What to produce — The response should contain only those lines of the entries below that include the string "input".

Study material —
════════
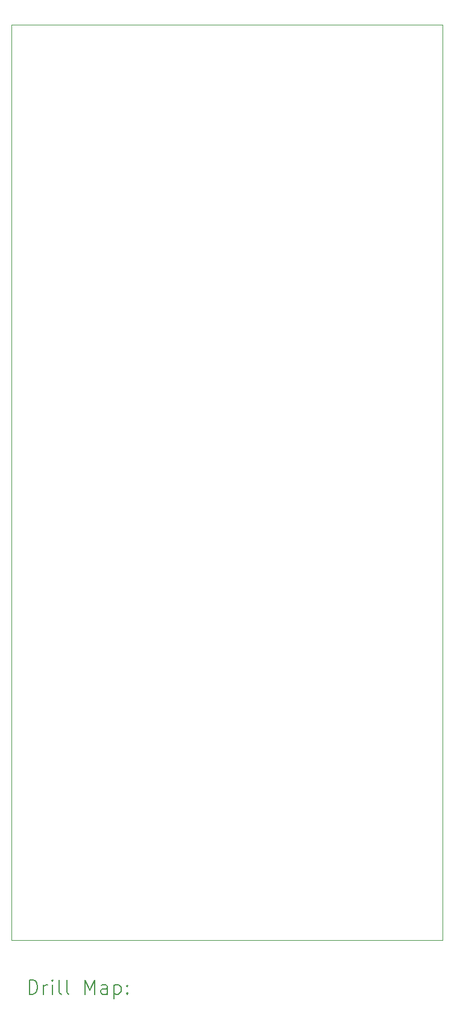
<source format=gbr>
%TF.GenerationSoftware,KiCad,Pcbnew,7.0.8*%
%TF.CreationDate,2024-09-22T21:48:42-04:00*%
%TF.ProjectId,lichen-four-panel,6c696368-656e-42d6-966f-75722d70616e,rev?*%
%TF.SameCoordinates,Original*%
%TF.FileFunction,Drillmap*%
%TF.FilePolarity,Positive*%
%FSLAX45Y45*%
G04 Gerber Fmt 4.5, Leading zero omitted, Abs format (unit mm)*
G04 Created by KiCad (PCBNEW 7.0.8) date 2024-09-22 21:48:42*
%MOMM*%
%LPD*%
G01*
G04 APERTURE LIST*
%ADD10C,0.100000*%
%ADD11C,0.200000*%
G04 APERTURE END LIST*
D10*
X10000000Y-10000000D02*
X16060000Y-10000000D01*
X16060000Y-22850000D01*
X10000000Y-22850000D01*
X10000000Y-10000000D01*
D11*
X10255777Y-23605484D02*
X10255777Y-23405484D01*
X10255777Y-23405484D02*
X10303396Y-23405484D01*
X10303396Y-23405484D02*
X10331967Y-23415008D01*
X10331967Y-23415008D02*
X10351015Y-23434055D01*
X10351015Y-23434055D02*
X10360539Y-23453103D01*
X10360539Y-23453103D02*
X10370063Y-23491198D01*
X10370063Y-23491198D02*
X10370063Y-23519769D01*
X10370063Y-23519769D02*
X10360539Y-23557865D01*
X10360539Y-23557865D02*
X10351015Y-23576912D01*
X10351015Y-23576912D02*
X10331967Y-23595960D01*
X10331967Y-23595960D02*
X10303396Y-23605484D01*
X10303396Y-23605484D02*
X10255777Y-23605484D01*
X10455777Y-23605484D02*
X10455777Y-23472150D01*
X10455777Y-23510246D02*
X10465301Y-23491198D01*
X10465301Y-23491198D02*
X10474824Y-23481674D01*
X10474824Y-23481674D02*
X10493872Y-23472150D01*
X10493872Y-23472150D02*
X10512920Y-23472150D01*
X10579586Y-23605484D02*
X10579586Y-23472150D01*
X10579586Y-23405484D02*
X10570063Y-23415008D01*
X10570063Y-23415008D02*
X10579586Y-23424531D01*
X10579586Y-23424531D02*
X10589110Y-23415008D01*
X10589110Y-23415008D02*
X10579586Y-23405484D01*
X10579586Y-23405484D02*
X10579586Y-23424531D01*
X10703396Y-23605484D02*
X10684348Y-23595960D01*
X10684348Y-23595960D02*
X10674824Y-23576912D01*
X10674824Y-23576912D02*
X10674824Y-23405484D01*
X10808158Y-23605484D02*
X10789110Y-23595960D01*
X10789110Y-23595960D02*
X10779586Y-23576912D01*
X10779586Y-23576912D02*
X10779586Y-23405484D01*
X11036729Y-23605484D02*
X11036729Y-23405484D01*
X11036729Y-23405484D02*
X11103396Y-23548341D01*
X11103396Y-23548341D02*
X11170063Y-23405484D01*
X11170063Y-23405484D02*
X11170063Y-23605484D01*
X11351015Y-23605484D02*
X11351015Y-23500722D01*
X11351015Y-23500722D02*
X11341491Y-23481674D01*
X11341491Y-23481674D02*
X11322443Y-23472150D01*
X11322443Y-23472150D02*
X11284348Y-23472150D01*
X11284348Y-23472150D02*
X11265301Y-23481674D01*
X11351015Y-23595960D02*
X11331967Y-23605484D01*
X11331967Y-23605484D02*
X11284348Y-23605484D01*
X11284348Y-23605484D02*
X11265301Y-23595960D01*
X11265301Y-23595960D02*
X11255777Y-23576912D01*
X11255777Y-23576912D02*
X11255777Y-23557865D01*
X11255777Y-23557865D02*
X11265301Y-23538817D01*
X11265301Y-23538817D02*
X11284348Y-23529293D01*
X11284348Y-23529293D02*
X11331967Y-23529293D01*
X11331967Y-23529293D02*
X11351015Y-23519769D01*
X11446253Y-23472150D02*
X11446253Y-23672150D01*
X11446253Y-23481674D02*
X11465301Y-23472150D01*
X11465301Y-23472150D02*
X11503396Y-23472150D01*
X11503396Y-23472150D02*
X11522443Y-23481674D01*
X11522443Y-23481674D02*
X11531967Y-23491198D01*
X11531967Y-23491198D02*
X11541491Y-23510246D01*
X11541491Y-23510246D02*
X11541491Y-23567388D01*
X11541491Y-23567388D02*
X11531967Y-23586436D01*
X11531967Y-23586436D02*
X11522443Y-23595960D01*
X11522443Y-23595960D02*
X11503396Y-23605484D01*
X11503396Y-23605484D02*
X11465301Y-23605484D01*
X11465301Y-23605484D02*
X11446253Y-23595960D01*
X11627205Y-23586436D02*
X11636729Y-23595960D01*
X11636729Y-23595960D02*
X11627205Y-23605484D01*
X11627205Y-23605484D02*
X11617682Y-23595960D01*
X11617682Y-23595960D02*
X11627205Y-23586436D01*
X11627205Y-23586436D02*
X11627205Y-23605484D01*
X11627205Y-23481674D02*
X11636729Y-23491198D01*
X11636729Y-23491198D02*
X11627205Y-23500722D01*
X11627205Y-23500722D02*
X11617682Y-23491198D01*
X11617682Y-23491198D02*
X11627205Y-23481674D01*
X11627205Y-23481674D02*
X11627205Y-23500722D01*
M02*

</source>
════════
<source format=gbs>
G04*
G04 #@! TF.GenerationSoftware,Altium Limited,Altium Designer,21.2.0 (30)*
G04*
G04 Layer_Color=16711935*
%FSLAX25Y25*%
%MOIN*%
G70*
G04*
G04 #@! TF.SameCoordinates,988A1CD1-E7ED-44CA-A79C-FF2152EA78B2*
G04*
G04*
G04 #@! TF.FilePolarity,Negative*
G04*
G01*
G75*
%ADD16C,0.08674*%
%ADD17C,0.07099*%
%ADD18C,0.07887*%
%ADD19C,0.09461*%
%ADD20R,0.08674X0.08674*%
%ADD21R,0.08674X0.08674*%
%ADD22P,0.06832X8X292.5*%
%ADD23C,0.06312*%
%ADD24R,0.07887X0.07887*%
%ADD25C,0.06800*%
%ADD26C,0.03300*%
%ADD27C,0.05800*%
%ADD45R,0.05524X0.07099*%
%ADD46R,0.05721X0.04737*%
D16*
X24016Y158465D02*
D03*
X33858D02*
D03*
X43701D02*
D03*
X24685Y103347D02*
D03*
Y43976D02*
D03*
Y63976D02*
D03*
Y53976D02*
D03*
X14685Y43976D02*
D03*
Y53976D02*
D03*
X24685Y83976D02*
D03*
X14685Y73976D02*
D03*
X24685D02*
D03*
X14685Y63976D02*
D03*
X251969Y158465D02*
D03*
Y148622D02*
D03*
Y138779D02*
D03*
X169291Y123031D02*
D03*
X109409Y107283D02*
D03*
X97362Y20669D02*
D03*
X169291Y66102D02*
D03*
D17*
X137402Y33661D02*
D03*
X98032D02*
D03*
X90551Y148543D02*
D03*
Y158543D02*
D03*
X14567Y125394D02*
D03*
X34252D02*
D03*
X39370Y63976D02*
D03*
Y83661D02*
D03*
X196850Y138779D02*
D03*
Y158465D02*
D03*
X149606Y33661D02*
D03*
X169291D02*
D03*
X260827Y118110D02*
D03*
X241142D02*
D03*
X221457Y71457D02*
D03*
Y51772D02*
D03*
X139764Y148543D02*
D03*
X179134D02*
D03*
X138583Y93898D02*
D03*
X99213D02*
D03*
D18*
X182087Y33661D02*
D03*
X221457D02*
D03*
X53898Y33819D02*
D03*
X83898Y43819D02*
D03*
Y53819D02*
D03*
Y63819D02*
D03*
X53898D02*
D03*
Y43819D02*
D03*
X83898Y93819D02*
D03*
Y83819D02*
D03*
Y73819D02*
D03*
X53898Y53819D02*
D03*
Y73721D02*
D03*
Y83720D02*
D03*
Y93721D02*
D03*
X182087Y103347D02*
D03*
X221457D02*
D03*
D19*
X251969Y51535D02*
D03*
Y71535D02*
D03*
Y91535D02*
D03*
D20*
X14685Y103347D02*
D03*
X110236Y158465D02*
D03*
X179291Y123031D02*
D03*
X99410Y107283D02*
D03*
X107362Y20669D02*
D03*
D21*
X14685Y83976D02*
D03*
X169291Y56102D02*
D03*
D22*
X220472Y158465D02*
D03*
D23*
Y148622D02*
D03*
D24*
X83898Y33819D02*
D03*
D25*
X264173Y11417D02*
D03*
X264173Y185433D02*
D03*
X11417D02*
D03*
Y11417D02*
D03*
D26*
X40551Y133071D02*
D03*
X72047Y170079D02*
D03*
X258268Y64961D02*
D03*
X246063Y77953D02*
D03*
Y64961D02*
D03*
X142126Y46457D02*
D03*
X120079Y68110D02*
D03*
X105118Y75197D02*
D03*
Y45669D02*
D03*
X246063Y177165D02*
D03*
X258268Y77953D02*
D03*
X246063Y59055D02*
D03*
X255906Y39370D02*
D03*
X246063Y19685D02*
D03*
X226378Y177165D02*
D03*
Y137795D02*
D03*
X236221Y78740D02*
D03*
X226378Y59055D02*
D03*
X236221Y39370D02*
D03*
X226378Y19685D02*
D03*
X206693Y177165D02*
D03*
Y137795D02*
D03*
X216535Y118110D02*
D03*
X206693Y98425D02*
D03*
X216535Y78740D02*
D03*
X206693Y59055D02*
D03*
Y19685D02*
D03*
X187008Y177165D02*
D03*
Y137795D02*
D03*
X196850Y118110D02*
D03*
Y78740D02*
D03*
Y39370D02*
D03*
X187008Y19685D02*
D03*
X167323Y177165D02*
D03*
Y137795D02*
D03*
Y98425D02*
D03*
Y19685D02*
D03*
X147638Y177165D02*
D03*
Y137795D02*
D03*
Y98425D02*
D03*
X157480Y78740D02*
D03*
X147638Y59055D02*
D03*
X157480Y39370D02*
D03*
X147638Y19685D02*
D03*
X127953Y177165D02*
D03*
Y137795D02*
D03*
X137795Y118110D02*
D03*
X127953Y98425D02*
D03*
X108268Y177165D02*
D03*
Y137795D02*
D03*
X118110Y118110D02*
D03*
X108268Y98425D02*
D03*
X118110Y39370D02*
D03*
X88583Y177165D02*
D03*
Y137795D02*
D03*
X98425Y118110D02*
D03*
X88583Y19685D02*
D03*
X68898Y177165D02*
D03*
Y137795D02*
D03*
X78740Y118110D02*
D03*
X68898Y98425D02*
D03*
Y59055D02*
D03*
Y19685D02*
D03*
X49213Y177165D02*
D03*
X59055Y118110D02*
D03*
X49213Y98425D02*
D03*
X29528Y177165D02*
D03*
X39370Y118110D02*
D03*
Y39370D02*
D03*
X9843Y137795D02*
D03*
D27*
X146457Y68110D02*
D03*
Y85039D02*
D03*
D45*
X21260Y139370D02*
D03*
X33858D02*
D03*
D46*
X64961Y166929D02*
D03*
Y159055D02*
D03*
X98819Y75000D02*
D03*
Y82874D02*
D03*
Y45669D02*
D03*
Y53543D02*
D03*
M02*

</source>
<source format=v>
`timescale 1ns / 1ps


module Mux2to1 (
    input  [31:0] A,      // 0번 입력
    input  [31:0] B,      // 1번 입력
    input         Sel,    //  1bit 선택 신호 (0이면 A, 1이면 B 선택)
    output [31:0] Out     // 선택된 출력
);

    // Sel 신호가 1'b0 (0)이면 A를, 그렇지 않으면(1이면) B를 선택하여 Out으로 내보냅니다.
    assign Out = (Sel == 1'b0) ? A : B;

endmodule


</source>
════════
Output —
    input  [31:0] A,      // 0번 입력
    input  [31:0] B,      // 1번 입력
    input         Sel,    //  1bit 선택 신호 (0이면 A, 1이면 B 선택)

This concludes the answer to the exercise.